SUPPLIED PASSAGE →
= Robert Powell (herpetologist) =

American herpetologist (b.1948)

Robert ″Bob″ Powell (born 17 August 1948 in Germany) is an American herpetologist. His main research interest is in the herpetofauna of the Caribbean.

==Career==
Powell was born in Germany but raised in Missouri. He received his Bachelor of Arts in 1970 from the University of Missouri and his Master of Arts in 1971 from the University of Missouri–Kansas City. In 1984, he received his Ph.D. from the University of Missouri with the thesis ″Variation in Spotted Salamanders (Ambystoma maculatum) from Missouri". In 1989, he became professor and coordinator in the biology department at the Avila College in Kansas City. From 1994 until 2018 he was professor for biology at the Avila University in Kansas City. In 2005, he described the gecko species Gonatodes daudini from Union Island, Saint Vincent and the Grenadines in collaboration with Robert W. Henderson.

Powell is member in the following organisations: American Society of Ichthyologists and Herpetologists, American Society of Mammalogists, Association of College and University Biology Educators, Association of Systematics Collections, Biological Society of Washington, Chicago Herpetological Society, Council on Undergraduate Research, Deutsche Gesellschaft für Herpetologie und Terrarienkunde, Herpetologists’ League, International Iguana Society, IUCN Diminishing Amphibian Task Force, IUCN Iguana Specialist Group, Kansas City Herpetological Society, Kansas Herpetological Society, Maryland Herpetological Society, Missouri Academy of Science, Missouri Herpetological Association, Missouri Prairie Foundation, Societas Europaea Herpetologica, Society for the Study of Amphibians and Reptiles, and Vida Silvestre Neotropical.

RECORDS PROVIDED →

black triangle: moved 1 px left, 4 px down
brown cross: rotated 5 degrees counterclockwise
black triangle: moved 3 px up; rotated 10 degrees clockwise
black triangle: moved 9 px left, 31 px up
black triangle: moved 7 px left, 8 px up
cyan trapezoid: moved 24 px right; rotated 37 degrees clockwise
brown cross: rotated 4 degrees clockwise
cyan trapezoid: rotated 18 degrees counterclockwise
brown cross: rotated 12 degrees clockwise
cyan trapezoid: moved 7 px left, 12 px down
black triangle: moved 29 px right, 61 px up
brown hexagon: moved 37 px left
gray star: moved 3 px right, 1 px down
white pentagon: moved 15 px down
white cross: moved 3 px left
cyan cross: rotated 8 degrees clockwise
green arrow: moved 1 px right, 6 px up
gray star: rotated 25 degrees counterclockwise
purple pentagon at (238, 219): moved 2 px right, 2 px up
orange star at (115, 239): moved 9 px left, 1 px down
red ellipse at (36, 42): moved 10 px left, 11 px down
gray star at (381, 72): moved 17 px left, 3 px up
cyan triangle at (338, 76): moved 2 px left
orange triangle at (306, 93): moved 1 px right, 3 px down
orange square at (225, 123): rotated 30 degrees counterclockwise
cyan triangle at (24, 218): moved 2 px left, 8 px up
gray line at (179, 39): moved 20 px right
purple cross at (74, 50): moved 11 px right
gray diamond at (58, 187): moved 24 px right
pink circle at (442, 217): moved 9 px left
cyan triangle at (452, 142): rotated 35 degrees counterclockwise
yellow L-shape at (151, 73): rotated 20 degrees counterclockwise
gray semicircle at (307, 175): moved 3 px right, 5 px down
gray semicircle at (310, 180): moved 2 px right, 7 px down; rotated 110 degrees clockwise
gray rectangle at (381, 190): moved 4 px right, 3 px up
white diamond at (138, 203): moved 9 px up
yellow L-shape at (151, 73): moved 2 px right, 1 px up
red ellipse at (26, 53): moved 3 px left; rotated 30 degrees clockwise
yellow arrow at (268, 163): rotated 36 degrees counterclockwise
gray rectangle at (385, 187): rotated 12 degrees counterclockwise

TASKS FOR THIS EXERCISE →
1 > Using the Robert Powell article, answer these:
(a) In what year did Powell receive his Ph.D.?
(b) What is his main research interest?
(c) Which IUCN group dealing with iguanas lists him as a member?
2 > Please rewrite the Robert Powell article starting at "Robert ″Bob″ Powell" and ending at "Robert W. Henderson.", and substitute "St. Louis" for every "Kansas City".

RESULTS →
1 >
(a) 1984
(b) The herpetofauna of the Caribbean
(c) The IUCN Iguana Specialist Group

2 >
Robert ″Bob″ Powell (born 17 August 1948 in Germany) is an American herpetologist. His main research interest is in the herpetofauna of the Caribbean.

==Career==
Powell was born in Germany but raised in Missouri. He received his Bachelor of Arts in 1970 from the University of Missouri and his Master of Arts in 1971 from the University of Missouri–St. Louis. In 1984, he received his Ph.D. from the University of Missouri with the thesis ″Variation in Spotted Salamanders (Ambystoma maculatum) from Missouri". In 1989, he became professor and coordinator in the biology department at the Avila College in St. Louis. From 1994 until 2018 he was professor for biology at the Avila University in St. Louis. In 2005, he described the gecko species Gonatodes daudini from Union Island, Saint Vincent and the Grenadines in collaboration with Robert W. Henderson.